§ **Work item**
Pull out every line below holding the word "prompt".

(Excerpts from a dataset)
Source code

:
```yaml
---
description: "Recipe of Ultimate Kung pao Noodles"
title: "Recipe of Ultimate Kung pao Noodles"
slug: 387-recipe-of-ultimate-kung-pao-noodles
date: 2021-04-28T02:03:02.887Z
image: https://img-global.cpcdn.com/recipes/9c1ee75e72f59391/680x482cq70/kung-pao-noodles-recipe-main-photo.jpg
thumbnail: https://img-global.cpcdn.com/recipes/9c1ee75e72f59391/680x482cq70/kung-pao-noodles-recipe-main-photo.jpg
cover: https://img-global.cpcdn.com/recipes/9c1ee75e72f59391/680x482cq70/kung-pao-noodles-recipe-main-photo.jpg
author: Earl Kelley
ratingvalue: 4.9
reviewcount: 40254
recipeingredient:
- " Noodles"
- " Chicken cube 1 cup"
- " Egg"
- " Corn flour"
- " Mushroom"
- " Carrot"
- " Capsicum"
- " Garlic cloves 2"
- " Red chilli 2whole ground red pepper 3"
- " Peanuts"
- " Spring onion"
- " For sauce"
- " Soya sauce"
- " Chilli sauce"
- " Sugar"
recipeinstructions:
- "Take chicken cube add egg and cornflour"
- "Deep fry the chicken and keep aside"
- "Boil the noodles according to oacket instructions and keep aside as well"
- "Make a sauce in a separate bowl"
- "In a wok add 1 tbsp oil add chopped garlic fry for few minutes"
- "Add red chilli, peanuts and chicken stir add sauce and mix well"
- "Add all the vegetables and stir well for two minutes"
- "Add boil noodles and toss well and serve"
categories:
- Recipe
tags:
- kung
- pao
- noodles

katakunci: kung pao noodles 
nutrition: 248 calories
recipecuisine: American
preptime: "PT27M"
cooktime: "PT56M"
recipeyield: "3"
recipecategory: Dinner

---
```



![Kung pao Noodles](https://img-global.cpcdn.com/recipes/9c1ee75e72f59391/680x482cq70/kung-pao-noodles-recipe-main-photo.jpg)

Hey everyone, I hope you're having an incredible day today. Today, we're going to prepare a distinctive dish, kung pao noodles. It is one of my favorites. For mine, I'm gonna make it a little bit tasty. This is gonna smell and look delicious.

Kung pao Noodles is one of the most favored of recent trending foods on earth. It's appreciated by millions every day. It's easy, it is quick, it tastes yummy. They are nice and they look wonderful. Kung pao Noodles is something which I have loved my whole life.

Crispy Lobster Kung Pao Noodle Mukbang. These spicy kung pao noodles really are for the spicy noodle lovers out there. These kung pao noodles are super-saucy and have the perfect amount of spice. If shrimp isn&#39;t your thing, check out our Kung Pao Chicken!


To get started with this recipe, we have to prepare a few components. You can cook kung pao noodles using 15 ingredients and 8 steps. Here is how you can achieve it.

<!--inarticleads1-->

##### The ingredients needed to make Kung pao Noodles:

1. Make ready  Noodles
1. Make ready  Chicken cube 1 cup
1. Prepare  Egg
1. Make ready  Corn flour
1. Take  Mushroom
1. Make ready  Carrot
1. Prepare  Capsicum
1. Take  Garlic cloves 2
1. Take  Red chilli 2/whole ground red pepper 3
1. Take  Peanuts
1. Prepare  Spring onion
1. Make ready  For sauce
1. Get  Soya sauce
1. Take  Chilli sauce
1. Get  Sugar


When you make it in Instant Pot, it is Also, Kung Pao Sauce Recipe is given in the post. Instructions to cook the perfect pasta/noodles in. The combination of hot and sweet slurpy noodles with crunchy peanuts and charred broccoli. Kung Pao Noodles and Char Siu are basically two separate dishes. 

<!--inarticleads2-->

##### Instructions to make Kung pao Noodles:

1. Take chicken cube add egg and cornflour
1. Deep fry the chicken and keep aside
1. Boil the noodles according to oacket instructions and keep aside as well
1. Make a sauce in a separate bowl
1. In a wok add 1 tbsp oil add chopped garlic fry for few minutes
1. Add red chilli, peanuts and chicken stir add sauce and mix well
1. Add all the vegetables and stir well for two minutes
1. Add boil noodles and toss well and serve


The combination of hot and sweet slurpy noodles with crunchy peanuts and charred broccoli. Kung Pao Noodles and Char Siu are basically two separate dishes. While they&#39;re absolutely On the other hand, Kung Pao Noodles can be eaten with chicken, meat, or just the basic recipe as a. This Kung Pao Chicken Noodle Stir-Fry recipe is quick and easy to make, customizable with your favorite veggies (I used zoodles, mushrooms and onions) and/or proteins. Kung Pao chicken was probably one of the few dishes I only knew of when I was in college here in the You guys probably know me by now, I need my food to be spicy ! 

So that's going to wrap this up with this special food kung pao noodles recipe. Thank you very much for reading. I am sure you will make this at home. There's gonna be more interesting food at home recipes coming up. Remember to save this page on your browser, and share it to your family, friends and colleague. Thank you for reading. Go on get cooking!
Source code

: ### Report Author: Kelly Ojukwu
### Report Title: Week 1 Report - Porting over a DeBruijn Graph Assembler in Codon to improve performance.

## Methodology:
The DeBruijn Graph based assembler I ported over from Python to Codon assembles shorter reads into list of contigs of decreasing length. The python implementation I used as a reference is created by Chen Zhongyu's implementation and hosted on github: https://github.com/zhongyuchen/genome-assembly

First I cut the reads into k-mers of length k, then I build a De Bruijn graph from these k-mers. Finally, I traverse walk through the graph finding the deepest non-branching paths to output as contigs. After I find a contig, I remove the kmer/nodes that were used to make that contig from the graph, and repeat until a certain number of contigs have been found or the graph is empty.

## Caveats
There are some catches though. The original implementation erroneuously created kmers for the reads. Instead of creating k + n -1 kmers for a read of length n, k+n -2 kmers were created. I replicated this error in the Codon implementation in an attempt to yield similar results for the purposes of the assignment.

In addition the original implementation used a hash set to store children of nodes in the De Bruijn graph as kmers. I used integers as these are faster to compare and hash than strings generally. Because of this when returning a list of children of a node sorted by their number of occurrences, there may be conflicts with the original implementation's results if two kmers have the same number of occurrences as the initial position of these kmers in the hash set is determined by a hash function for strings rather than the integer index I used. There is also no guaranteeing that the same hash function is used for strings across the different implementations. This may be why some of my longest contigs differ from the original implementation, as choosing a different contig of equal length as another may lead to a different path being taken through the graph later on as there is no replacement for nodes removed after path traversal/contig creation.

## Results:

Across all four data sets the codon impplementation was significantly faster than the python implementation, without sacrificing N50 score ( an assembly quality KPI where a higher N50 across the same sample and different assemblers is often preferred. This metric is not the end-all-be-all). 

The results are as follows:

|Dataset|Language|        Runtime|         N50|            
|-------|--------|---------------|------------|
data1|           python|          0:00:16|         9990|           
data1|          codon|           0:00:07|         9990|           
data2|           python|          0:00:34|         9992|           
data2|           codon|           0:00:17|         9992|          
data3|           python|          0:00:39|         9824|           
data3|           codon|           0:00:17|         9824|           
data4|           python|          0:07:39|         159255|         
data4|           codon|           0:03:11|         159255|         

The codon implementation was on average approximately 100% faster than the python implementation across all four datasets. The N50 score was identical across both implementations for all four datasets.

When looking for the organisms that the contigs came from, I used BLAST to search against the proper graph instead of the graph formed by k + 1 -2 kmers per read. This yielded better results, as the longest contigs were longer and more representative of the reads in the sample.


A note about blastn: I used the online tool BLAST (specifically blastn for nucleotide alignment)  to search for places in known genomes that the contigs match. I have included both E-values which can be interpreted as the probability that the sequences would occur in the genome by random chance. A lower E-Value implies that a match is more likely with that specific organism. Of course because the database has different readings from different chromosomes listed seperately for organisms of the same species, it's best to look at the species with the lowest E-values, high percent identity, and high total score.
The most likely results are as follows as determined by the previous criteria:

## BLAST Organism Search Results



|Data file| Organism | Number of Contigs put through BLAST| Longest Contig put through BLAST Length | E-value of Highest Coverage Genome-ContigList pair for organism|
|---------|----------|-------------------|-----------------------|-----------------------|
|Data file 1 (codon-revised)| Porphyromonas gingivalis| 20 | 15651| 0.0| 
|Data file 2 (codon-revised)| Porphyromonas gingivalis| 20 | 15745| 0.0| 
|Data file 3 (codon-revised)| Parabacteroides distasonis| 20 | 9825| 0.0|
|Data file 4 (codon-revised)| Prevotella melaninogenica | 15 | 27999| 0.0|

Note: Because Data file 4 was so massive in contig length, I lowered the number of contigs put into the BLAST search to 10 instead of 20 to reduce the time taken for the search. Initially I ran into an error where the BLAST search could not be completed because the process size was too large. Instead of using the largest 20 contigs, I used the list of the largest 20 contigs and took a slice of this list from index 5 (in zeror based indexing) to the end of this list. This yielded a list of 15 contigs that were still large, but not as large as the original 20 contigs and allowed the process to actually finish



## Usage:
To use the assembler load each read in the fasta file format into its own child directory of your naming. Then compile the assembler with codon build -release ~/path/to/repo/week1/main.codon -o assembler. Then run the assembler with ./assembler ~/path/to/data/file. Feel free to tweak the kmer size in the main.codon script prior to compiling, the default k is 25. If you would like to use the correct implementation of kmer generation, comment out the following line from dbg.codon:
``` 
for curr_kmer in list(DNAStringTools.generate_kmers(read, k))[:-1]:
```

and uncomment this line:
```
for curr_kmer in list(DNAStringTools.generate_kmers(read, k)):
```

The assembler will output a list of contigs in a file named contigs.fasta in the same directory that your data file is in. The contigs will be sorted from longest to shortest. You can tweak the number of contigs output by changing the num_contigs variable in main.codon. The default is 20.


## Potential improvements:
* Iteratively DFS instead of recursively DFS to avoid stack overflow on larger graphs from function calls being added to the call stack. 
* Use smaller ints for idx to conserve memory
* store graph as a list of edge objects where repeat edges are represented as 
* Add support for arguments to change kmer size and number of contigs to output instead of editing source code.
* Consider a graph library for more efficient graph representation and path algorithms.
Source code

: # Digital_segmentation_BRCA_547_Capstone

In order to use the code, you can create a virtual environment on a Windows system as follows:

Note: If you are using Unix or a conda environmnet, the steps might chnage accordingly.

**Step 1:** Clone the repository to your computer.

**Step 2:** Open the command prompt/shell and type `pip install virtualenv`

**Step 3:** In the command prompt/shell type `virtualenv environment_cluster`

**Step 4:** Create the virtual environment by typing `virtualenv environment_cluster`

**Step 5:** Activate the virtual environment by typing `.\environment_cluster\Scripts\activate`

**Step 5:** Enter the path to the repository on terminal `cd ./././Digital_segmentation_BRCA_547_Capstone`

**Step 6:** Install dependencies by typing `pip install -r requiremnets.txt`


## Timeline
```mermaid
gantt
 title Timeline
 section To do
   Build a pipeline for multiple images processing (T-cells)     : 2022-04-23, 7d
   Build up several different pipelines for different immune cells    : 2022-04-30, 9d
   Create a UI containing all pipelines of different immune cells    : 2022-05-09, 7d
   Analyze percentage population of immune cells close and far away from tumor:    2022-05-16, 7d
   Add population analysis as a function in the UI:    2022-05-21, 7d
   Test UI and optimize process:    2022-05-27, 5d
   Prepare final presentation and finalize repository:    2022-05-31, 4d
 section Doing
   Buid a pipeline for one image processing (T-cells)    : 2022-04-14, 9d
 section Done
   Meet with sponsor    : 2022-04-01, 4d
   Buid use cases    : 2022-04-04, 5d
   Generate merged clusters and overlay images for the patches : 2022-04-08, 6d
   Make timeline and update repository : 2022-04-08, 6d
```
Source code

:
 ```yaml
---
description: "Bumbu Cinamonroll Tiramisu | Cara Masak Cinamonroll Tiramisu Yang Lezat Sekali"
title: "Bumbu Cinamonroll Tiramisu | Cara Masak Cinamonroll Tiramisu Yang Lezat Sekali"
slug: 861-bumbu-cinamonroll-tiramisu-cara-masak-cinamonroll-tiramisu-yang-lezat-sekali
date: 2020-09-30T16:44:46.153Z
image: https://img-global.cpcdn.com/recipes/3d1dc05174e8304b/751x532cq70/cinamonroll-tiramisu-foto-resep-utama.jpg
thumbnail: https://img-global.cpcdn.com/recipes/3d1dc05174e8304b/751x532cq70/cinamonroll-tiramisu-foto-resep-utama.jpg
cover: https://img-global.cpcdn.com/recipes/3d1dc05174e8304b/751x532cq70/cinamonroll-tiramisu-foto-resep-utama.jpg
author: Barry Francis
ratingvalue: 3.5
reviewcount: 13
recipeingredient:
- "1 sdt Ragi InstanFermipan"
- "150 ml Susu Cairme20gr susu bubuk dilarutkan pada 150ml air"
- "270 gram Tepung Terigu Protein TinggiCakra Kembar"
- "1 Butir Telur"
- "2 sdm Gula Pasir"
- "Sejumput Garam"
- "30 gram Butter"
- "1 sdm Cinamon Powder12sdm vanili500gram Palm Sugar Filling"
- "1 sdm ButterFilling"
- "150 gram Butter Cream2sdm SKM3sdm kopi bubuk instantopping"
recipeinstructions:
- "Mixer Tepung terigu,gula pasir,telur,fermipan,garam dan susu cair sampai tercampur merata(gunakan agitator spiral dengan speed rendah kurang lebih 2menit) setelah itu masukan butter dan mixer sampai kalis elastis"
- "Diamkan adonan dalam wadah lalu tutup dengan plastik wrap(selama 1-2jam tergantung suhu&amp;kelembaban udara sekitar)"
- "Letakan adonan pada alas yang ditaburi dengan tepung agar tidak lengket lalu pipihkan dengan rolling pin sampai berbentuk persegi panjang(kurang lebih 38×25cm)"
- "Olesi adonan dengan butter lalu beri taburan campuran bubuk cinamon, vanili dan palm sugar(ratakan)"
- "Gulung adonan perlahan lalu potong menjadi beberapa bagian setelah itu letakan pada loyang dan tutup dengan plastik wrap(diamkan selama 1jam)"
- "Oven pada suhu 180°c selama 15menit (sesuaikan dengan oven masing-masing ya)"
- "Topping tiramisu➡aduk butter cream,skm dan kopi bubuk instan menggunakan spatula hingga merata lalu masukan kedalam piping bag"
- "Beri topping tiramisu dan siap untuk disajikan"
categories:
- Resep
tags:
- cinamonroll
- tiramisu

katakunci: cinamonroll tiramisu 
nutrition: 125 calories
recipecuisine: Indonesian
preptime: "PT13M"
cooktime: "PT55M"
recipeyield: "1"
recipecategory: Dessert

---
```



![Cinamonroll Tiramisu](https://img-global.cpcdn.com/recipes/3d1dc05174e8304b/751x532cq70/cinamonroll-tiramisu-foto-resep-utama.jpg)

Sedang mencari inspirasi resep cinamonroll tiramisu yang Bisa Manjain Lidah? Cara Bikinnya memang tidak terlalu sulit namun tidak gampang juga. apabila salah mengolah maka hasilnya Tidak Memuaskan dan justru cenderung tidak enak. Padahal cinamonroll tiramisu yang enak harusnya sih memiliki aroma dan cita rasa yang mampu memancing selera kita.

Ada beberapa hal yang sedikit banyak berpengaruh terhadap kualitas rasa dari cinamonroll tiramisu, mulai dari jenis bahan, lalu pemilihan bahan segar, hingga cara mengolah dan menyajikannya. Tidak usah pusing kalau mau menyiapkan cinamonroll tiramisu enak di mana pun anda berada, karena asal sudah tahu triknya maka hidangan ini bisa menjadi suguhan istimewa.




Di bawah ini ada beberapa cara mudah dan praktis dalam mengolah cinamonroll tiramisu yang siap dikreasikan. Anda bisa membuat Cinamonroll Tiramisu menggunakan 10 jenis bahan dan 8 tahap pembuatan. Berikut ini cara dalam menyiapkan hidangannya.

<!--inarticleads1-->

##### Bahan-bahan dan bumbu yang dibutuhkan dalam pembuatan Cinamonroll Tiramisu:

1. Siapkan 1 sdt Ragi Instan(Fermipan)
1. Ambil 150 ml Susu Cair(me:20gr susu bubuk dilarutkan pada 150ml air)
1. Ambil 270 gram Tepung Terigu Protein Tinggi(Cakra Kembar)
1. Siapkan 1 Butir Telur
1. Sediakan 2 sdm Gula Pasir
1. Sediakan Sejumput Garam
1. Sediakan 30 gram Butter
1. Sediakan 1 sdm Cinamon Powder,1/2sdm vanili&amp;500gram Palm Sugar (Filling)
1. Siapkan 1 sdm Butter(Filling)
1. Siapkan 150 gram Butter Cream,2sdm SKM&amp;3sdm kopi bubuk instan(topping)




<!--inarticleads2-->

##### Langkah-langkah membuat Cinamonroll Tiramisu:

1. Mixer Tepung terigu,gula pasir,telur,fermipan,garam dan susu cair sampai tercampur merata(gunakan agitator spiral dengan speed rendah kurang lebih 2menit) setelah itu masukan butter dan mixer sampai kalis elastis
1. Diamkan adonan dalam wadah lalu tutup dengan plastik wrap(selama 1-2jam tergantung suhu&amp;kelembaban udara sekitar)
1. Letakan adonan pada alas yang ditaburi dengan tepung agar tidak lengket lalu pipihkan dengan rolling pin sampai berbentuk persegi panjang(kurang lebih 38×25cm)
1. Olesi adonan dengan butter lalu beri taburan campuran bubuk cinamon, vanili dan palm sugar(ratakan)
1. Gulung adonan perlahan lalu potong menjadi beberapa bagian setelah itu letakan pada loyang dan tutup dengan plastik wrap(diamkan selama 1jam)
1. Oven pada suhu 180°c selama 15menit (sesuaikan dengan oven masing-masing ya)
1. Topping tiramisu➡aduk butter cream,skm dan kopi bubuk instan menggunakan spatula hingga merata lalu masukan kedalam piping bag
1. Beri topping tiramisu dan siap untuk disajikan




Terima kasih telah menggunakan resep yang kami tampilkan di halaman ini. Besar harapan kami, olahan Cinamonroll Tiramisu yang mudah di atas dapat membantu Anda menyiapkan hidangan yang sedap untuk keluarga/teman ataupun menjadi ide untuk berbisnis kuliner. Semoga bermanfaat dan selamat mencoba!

§ **Your solution**
**Step 2:** Open the command prompt/shell and type `pip install virtualenv`
**Step 3:** In the command prompt/shell type `virtualenv environment_cluster`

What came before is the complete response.